On March 15, a shocking act of violent terrorism took place in the quiet city of Christchurch, New Zealand. With the brutality live-streamed to audiences around the globe through Facebook Live, the world directly shared in the pain and horror felt by the families of the victims and the Christchurch community.
In the hours and days that followed, the abhorrent crime continued to be shared by internet users, with Facebook seemingly powerless to stop the spread of the deeply distressing content.
Today, for the first time, a group of world leaders and tech companies stand united to stop the use of social media as a weapon that terrorists can use to fuel fear and hate, through the Christchurch Call. The Christchurch Call is an action plan that aims to introduce a range of measures prevent terrorists from uploading and disseminating violent extremist content via social media channels.
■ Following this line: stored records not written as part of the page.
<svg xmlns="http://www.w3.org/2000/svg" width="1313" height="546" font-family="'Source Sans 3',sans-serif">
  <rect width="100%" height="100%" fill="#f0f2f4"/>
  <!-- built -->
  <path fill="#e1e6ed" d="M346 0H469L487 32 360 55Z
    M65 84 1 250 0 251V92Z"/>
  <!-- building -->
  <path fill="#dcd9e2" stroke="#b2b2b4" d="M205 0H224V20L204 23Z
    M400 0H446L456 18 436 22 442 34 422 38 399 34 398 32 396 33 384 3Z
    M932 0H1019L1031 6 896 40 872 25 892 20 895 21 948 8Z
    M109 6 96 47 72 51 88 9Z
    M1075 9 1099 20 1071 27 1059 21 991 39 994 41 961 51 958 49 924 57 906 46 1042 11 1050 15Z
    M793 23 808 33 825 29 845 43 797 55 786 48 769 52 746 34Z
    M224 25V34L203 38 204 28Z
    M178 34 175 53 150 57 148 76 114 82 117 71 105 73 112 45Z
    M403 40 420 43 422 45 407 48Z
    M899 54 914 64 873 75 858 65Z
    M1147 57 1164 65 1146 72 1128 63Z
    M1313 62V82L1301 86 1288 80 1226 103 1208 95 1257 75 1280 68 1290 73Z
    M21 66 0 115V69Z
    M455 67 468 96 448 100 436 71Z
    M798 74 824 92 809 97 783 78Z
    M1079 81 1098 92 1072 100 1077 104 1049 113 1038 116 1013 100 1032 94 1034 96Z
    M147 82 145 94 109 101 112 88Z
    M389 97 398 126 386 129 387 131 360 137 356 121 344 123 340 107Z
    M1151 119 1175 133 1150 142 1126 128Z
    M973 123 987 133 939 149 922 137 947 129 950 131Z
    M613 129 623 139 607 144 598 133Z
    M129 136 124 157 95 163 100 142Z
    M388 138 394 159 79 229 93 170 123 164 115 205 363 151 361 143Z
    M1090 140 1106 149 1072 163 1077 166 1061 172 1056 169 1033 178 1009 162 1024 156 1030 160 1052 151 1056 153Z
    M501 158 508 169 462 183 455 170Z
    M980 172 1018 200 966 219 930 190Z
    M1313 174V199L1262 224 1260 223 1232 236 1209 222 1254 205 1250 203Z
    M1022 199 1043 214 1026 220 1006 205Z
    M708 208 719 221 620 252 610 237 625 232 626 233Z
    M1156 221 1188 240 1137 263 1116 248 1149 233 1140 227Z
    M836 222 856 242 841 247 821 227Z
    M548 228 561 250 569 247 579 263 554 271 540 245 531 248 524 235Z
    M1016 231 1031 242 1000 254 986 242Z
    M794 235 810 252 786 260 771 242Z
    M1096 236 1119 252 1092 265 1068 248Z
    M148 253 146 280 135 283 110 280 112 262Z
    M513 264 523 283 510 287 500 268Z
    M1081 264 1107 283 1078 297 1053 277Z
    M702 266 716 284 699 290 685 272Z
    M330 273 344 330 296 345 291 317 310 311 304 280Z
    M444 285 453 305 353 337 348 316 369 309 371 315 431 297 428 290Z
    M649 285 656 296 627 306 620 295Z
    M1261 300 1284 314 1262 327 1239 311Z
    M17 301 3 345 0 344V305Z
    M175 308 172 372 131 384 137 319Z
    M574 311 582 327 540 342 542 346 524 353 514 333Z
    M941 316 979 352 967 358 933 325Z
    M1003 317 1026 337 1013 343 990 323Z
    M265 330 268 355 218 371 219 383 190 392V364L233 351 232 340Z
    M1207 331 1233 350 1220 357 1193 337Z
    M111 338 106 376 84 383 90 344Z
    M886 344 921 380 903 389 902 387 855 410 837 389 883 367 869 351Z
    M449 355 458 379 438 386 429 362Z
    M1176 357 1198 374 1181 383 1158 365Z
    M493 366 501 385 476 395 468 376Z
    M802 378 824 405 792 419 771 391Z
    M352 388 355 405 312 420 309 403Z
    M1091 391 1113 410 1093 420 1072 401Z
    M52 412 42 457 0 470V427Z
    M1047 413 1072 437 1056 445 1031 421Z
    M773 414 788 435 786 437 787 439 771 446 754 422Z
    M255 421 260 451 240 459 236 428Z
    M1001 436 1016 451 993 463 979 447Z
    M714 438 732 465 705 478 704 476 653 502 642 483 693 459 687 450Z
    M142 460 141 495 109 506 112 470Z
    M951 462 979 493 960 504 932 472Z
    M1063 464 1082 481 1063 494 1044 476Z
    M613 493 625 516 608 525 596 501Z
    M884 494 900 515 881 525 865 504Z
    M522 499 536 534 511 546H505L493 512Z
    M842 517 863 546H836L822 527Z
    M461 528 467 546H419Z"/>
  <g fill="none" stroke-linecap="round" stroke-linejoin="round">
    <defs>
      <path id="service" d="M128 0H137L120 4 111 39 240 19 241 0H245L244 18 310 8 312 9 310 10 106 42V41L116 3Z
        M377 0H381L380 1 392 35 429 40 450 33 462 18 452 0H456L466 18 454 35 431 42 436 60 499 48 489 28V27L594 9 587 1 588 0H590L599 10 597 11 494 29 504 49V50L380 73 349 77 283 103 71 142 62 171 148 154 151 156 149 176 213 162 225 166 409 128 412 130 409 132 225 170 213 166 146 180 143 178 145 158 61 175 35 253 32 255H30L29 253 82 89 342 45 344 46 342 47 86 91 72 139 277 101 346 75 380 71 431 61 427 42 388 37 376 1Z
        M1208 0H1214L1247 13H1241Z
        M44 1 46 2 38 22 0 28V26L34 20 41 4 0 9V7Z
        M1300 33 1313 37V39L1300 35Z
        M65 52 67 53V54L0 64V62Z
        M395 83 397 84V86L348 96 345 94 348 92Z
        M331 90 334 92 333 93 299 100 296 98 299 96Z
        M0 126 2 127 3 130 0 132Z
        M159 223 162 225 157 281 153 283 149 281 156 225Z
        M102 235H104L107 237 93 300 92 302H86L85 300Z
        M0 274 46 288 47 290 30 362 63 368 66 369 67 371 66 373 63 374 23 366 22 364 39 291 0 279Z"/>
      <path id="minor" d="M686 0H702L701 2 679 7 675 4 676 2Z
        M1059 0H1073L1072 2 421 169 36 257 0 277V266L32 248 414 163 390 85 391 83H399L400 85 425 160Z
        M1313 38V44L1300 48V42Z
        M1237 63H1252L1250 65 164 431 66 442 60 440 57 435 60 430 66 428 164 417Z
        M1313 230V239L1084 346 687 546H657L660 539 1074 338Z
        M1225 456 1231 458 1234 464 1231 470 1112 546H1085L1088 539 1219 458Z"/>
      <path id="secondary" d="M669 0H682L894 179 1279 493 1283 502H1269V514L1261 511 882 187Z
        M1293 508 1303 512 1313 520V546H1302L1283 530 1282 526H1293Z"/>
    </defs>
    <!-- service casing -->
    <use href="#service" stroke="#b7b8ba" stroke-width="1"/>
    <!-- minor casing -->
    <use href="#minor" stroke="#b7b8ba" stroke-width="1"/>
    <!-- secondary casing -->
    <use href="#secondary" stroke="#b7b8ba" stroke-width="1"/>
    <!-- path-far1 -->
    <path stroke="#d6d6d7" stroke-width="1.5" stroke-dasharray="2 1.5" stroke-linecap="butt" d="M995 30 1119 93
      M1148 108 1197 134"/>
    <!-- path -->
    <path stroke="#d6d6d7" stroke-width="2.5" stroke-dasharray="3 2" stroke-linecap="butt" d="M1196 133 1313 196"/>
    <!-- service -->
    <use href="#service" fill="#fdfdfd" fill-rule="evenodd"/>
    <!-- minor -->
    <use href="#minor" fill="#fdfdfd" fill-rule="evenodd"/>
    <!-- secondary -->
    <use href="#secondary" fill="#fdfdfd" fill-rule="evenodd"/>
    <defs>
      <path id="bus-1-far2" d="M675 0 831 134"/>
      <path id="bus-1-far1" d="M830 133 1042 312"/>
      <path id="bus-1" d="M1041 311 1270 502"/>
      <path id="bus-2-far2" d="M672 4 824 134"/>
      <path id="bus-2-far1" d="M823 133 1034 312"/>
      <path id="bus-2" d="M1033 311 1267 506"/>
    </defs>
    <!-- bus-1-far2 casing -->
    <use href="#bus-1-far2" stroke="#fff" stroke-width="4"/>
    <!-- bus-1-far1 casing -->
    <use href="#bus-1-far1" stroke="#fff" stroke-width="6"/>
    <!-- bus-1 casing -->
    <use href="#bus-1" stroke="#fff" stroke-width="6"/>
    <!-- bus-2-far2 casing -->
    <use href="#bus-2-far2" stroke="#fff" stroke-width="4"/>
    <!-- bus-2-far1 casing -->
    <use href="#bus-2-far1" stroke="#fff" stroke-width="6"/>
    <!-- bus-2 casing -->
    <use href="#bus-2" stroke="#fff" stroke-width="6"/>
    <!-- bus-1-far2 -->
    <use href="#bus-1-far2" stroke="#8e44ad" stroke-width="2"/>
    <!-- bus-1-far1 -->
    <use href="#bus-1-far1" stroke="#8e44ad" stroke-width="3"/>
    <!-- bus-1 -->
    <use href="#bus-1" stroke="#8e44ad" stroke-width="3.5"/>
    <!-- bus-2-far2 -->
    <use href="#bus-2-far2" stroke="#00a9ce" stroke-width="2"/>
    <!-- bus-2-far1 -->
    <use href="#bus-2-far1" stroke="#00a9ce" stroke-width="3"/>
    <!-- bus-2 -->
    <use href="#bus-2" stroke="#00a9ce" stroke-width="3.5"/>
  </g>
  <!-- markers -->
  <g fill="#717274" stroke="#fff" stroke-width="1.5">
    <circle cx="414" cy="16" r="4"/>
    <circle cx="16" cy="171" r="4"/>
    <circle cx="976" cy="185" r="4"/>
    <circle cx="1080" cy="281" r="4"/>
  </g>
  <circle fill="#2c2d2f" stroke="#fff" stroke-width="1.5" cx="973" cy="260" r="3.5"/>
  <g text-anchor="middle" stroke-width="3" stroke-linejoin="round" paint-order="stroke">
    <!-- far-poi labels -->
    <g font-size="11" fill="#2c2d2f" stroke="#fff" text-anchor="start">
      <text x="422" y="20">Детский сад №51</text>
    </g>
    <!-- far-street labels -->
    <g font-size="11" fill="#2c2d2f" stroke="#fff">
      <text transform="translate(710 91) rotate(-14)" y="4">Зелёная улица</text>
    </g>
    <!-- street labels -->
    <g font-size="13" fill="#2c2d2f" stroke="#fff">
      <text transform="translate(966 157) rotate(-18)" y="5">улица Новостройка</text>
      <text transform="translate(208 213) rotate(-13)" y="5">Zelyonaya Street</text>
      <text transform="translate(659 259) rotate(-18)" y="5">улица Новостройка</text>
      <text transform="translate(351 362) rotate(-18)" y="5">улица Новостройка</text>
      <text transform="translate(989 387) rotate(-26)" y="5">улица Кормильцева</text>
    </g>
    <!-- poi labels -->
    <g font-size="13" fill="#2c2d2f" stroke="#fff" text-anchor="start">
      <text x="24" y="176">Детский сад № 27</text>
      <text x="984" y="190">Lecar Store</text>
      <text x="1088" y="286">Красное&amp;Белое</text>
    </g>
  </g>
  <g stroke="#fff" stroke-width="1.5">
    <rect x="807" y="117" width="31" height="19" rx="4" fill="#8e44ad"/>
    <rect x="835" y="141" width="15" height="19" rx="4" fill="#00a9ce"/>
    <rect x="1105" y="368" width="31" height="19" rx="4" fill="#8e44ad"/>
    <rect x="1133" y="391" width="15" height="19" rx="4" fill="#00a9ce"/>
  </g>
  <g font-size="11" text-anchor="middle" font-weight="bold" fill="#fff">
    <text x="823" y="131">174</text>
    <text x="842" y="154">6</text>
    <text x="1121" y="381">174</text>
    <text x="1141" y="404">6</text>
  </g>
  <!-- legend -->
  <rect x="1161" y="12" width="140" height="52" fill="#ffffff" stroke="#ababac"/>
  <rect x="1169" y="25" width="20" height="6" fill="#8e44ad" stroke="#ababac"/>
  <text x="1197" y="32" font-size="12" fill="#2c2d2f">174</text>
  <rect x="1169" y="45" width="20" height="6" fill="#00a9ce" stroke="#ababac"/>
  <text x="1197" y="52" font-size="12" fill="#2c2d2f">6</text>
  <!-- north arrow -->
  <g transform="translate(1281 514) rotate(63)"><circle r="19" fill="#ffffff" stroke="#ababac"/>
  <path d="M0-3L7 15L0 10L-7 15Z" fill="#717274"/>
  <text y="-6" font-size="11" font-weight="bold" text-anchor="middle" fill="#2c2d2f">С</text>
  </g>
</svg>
Through the use of new content rules, greater transparency regarding the detection and removal of violent or hate-based content and more robust algorithms 17 countries (including Australia) and the European Commission have made the pledge to make the internet safer.
Joining in the pledge were eight of the world’s tech giants, who ultimately control the platforms at the heart of the issue; Facebook, Twitter, YouTube, Google, Microsoft, Amazon, Qwant and Dailymotion.
In an official statement released today, New Zealand Prime Minister, RT Hon Jacinda Ardern, said that those who had made the pledge could be proud of the practical steps that will now be taken to make a positive impact on the future.
“We owe it to those affected by the attacks in Christchurch, and other attacks in cities and towns around the world where terrorism and violent extremism have struck, to undertake this work,” said Ms Ardern.